**Set of tasks:**
- a) Please say whether each statement agrees with the Time Period 3 Review text, answering yes or no and quoting the deciding words: (i) the Proclamation of 1763 barred colonists from settling in the region; (ii) under the Peace of Paris 1763, France kept part of its mainland North American territory; (iii) the Intolerable Acts were passed in 1776.
- b) Carry on the Time Period 3 Review text from its final sentence, writing what comes next.

Tp3

Time Period 3 Review

  • Period: to

    Context

    After the French and Indian war, England faced a bunch of debt, this led them to tax the colonists. The colonist leaders led a resistance to imperial rule. They demanded their rights, leading to the Declaration of Independence. After the US split from England, the Articles of Confederation united the newly formed states.There was a split between federalists and antifederalists. There was a development of foreign policy that dealt with European presence in the nation.
  • Seven Years War

    Seven Years War
    A global conflict which ran from 1756 until 1763 and pitted a coalition of Great Britain and its allies against a coalition of France and its allies. The war escalated from a regional conflict between Great Britain and France in North America, known today as the French and Indian War.
  • Pontiac's Rebellion

    Pontiac's Rebellion
    made the British seek more peaceful relations with Native Americans in the Ohio Valley. They issued the Proclamation of 1763, which prohibited colonists from settling in the region, as a way to avoid further conflict. It lasted until 1766.
  • Peace of Paris 1763

    Peace of Paris 1763
    Ended the French and Indian War/Seven Years' War between Great Britain and France, as well as their respective allies. In the terms of the treaty, France gave up all its territories in mainland North America, effectively ending any foreign military threat to the British colonies there.
  • Sons and Daughters of Liberty

    Sons and Daughters of Liberty
    An organization established in 1765, these members (usually in the middle or upper class) resisted the Stamp Act of 1765. Even though the Stamp Act was repealed in 1766, they joined with the Daughters of Liberty remained active in resistance movements.
  • Declaration of Rights and Grievances

    Declaration of Rights and Grievances
    The Colonists felt that, as British colonies, they should also have the rights of Englishmen as if they were born in the realms of England. The Declaration of Rights and Grievances had made the colonies uneasy, and it was because of the realization that they could fight for their rights.
  • Townshend Acts

    Townshend Acts
    Sugar, Quartering, Stamp, Declaratory, Townshend, Tea & Coercive Acts all led to the rebellion of the US against Britain. The acts all put strains on America and caused hatred and led to the split.
  • Intolerable Acts

    Intolerable Acts
    Passed in 1774, following the Boston Tea Party, which were considered unfair because they were designed to chastise Boston in particular, yet effected all the colonies by the Boston Port Act which closed Boston Harbor until damages were paid.

**Data lines:**
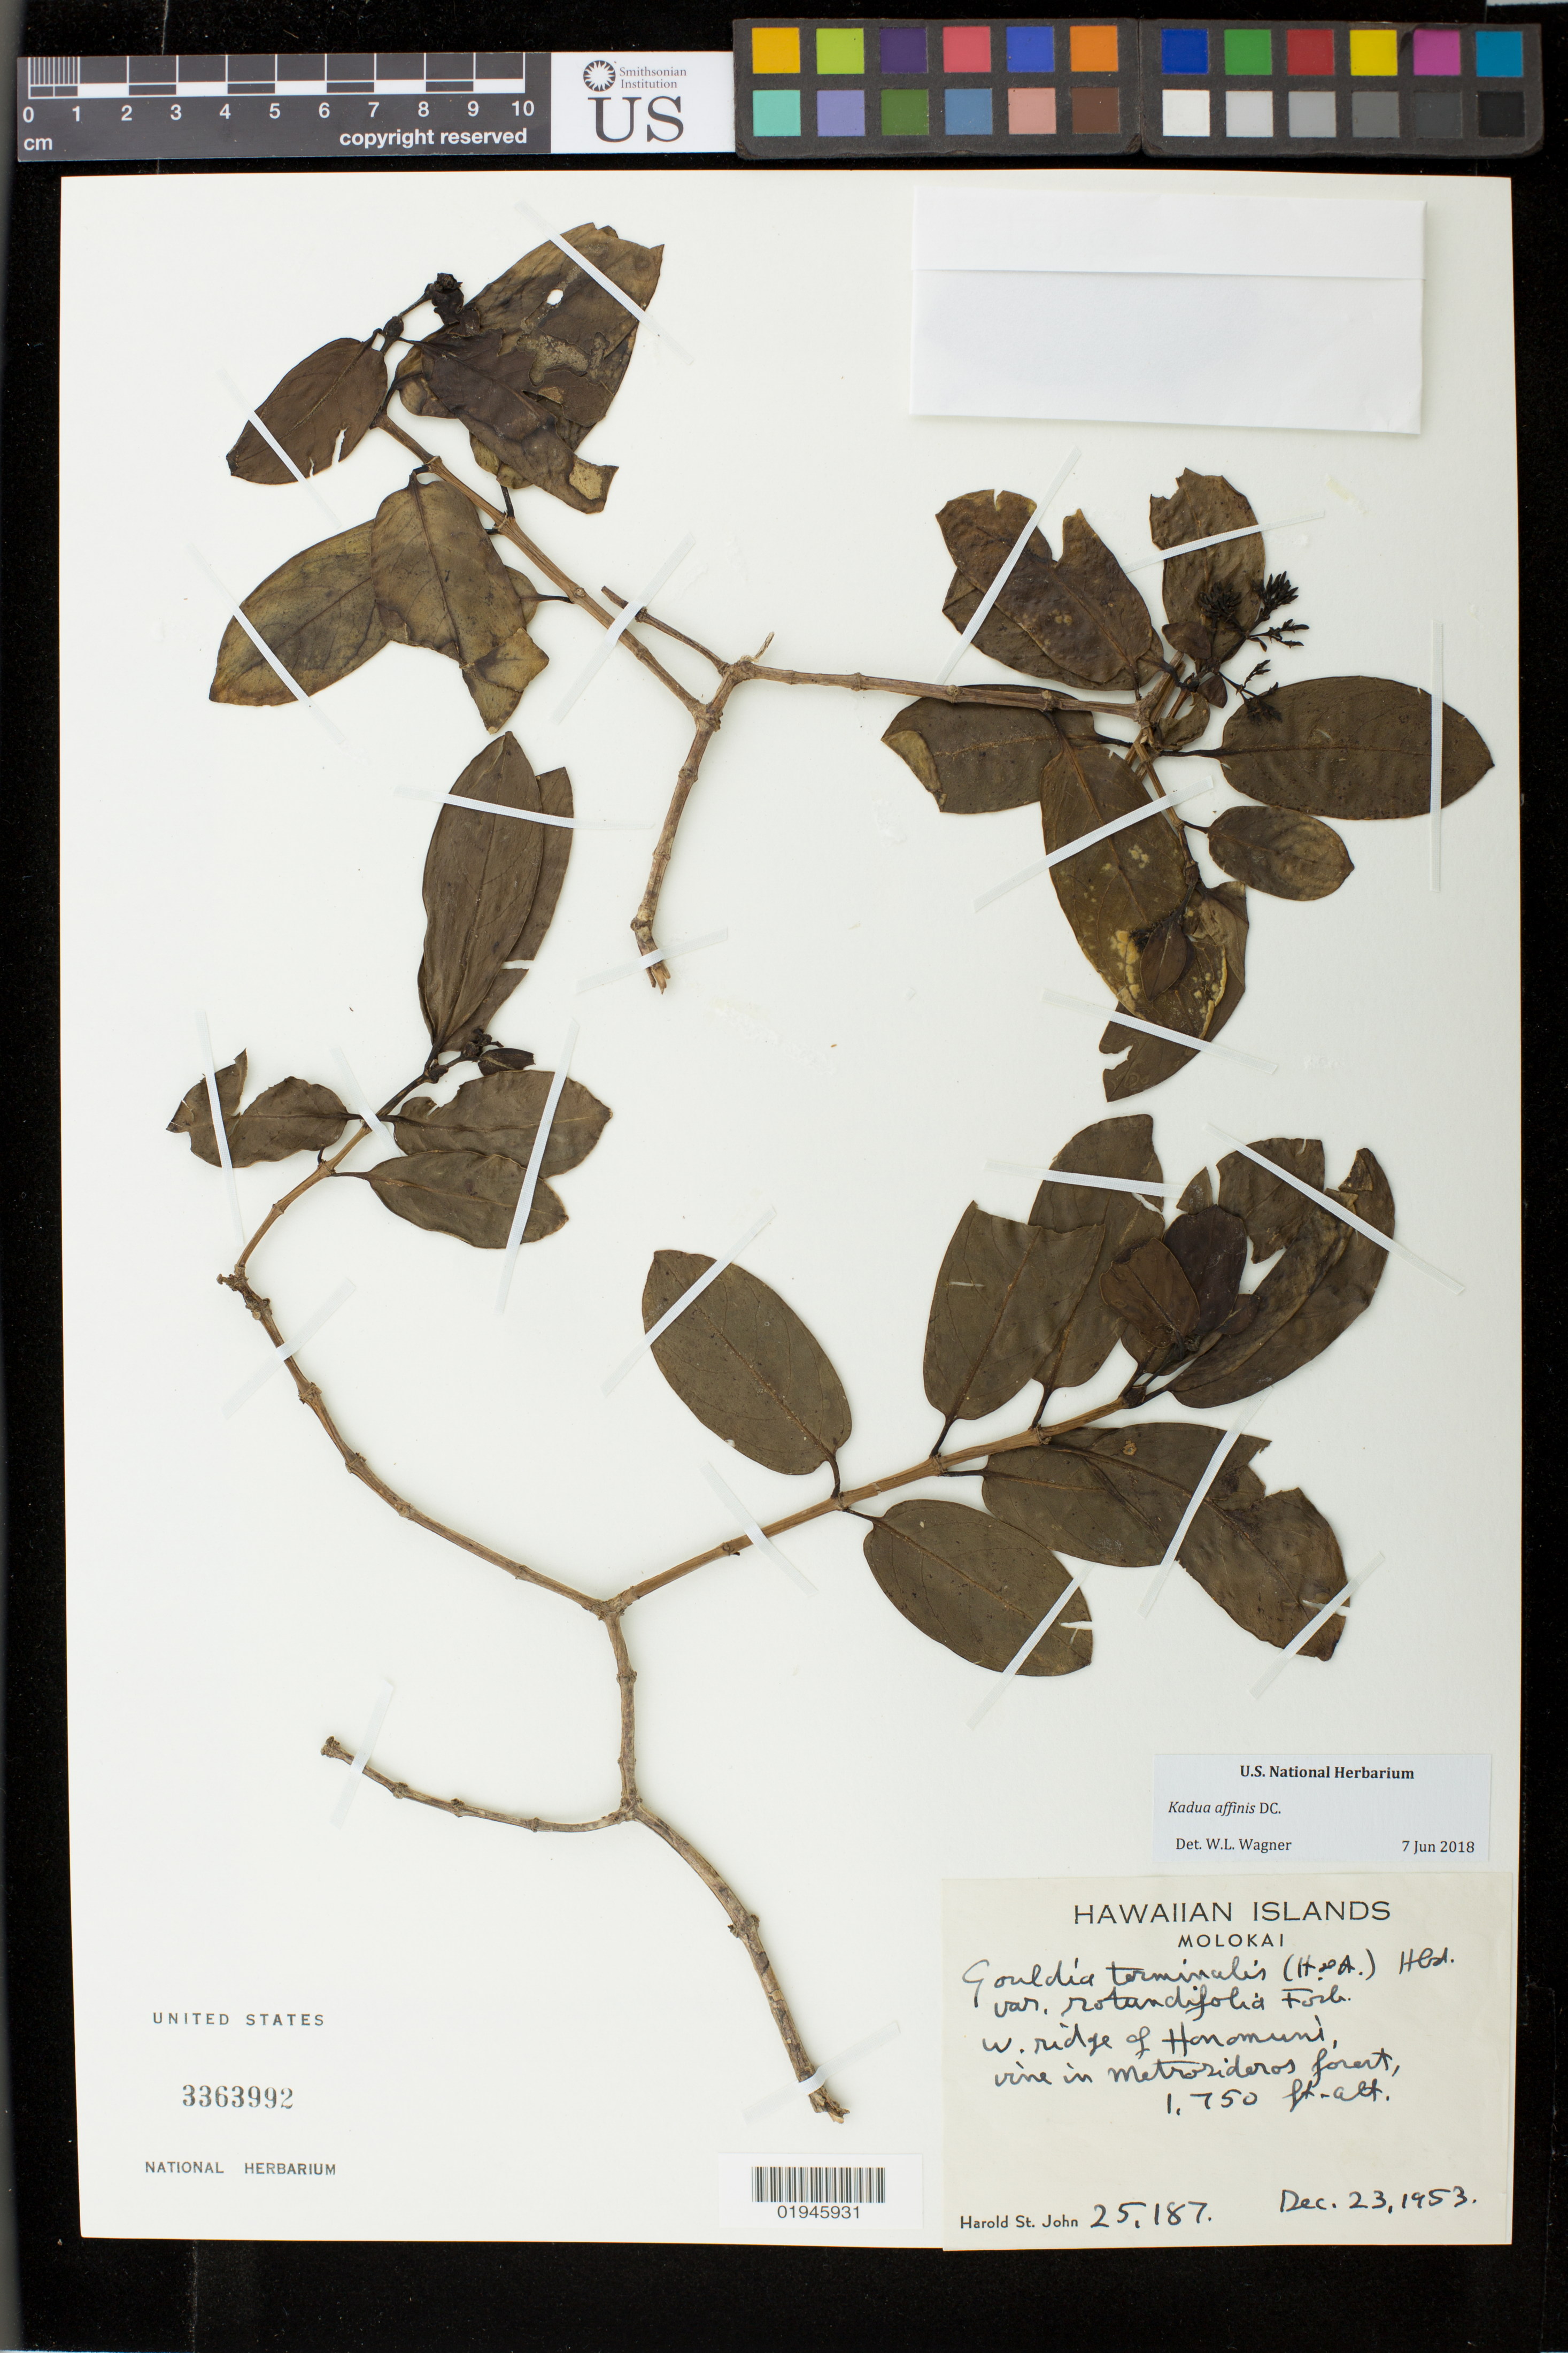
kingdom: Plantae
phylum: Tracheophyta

**Response list:**
- a)
(i) Yes: "They issued the Proclamation of 1763, which prohibited colonists from settling in the region"
(ii) No: "France gave up all its territories in mainland North America"
(iii) No: "Passed in 1774"

- b)
  • Lexington and Concord

    Lexington and Concord
    The first battle of the Revolutionary War, fought in Massachusetts on April 19, 1775. The British Army set out from Boston to capture rebel leaders Samuel Adams and John Hancock in Lexington as well as to destroy the Americans store of weapons and ammunition in Concord.
  • Minutemen

    Minutemen
    Civilian colonists who independently organized to form militia companies self-trained in weaponry, tactics, and military strategies from the American colonial partisan militia during the American Revolutionary War.
  • Declaration of Independence

    Declaration of Independence
    Formally approved by the Congress on July 4, 1776. This "shout heard round the world" has been a source of inspiration to countless revolutionary movements against arbitrary authority. The document sharply separated Loyalists from Patriots and helped to start the American Revolution by allowing England to hear of the colonists disagreements with British authority.
  • Common Sense

    Common Sense
    Written in 1776 was one of the most potent pamphlets ever written. It called for the colonists to realize their mistreatment and push for independence from England. [The author] Thomas Paine introduced such ideas as nowhere in the universe sis a smaller heavenly body control a larger. For this reason there is no reason for England to have control over the vast lands of America. The pamphlet with its high-class journalism as well as propaganda sold a total of 120,000 copies within a few months.
  • Articles of Confederation

    Articles of Confederation
    The first "constitution" governing the United States after the Revolution; it was ratified in 1781 and it provided for a "firm league of friendship;" the legislative branch (Congress) had no power to regulate commerce or forcibly collect taxes and there was no national executive or judicial branch; it was an important stepping-stone towards the present constitution because without it the states would never have consented to the Constitution.
  • Bill of Rights

    Bill of Rights
    The first ten amendments of the Constitution, added in 1791 when it was adopted by the necessary number of states. It guarantees such civil liberties as freedom of speech, free press, and freedom of religion. Written by James Madison.
  • Treaty of Paris 1783

    Treaty of Paris 1783
    The British recognized the independence of the United States. It granted boundaries, which stretched from the Mississippi on the west, to the Great Lakes on the north, and to Spanish Florida on the south. The Yankees retained a share of Newfoundland. It greatly upset the Canadians.
  • Shays Rebellion

    Shays Rebellion
    1786 An uprising that flared up in western Massachusetts. Impoverished back country farmers, many of them Revolutionary war veterans, were losing their farms through mortgage foreclosures and tax delinquencies. They demanded cheap paper money, lighter taxes, and a suspension of mortgage fore closures. Hundreds of angry agitators attempted to enforce these demands. Massachusetts authorities, supported by wealthy citizens, raised a small army under General Lincoln.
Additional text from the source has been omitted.